Nantes : « On est démunis et écœurés… » L’incontournable Ressourcerie de l’île prête à baisser le rideau
REEMPLOI La structure de réemploi, où travaillent une trentaine de personnes, a déposé une demande de redressement judiciaire
- Après 15 ans d’activité, la Ressourcerie de l’île, qui emploie une trentaine de salariés, s’apprête à fermer son grand espace de vente de 1.000 m2 à Rezé, près de Nantes.
- La direction, qui a déposé une demande de redressement judiciaire, regrette aujourd’hui « le décalage entre le soutien moral affiché et le peu d’actes concrets » de la part de Nantes métropole.
Plus que trois semaines pour y dénicher des livres, vêtements vintage, ou objets déco de seconde main. Après quasiment 15 ans d’activité, la Ressourcerie de l’île s’apprête à baisser le rideau de son grand espace de vente de 1.000 m2 à Rezé, le 25 février prochain. Après avoir fermé son comptoir de dons il y a une dizaine de jours, cet acteur du réemploi pourtant incontournable dans l’agglomération nantaise (220.000 visiteurs s’y sont bousculés l’an dernier) n’arrive plus à sortir la tête de l’eau. « Nous avons déposé une demande de redressement judiciaire en raison de l’inquiétante situation de la trésorerie, annonce ce vendredi Monique Boutrand, la présidente. Si elle n’est pas acceptée, on va vers une liquidation. On est aujourd’hui démunis et écœurés… »
Installés depuis 2010 dans un grand entrepôt vétuste voué à la démolition (en vue de la construction de la future ZAC Pirmil-les-Isles), la ressourcerie et sa trentaine de salariés savent depuis longtemps qu’ils devront déménager. Mais le prix et la rareté du foncier, surtout pour une activité associative et qui nécessite beaucoup d’espace, ont rendu la recherche de nouveaux locaux très laborieuse.

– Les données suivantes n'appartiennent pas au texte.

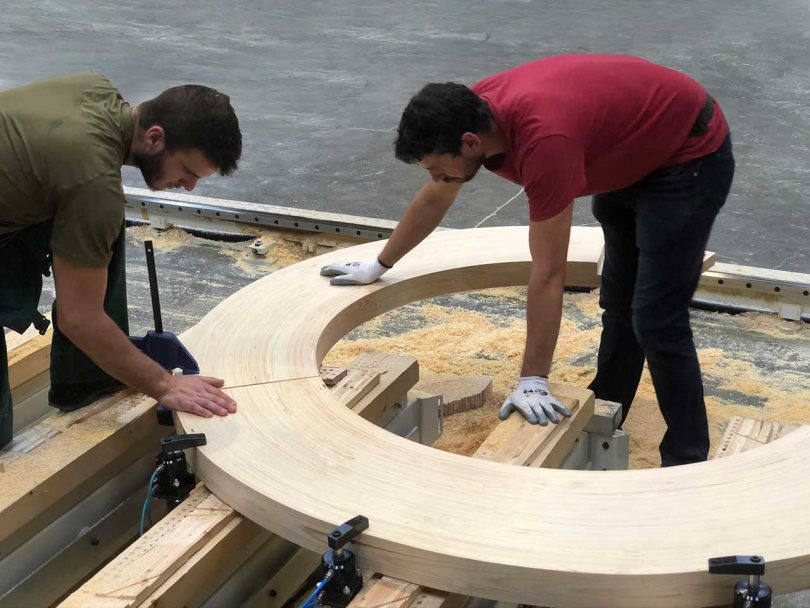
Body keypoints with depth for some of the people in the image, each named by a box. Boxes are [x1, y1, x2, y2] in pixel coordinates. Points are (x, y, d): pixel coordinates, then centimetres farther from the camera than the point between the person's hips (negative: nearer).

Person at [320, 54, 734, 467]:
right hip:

Voyant le bâtiment actuel continuer de se dégrader, la structure a finalement décidé il y a un an de « prendre le risque » de transférer une partie de ses activités (la valorisation d’objets, 650 tonnes l’an dernier) dans d’autres murs, toujours à Rezé, où la vente est cependant interdite. « Nous savions qu’ils seraient trop chers et trop grands, mais nous pensions pouvoir trouver facilement des sous-locataires, ce qui n’a pas été le cas, regrette Monique Boutrand. La situation a mis à zéro notre trésorerie. »
« Inquiète », la métropole dit « ne rien lâcher »
Mines fermées, les membres du bureau regrettent aujourd’hui « le décalage entre le soutien moral affiché et le peu d’actes concrets » de la part de Nantes métropole, qui a pourtant fait de la consommation responsable une priorité. Si l’association dit aujourd’hui puiser 85 % de son budget dans ses recettes, elle dénonce l’absence de « politique de réserve foncière » pour les acteurs de l’économie sociale et solidaire. « Les pouvoirs publics nous ont laissés nous étrangler, pense Paul Rose, le trésorier. Sans cette question du foncier, notre modèle tournait très bien. » Une pétition a été lancée et a déjà récolté quelque 7.500 signatures.
Contactée sur ce dossier qui fait beaucoup parler depuis plusieurs semaines, Mahel Coppey, vice-présidente (EELV) à l’économie circulaire à Nantes métropole, affirme « avoir toujours travaillé main dans la main » avec la ressourcerie, et rappelle que la collectivité « a pris en charge » une partie de la fameuse sous-location. Elle indique aussi ce vendredi soir qu’une « cellule de 700 m2, pas dans la zone Atout-sud mais toujours à Rezé, a été trouvée et proposée » il y a quelques jours. « Il faut qu’ils s’en saisissent car la Ressourcerie est un acteur pionnier dont l’utilité sociale a été démontrée, et qui en a inspiré beaucoup d’autres dans la métropole, estime l’élue. Je suis tout de même inquiète car la situation se dégrade vite. Nous, on ne lâche rien. »
Au même moment, Stations services, un autre acteur majeur du réemploi de la métropole a aussi annoncé la fermeture de ses boutiques, dont Grand magasin, ouvert en 2018 en centre-ville de Nantes.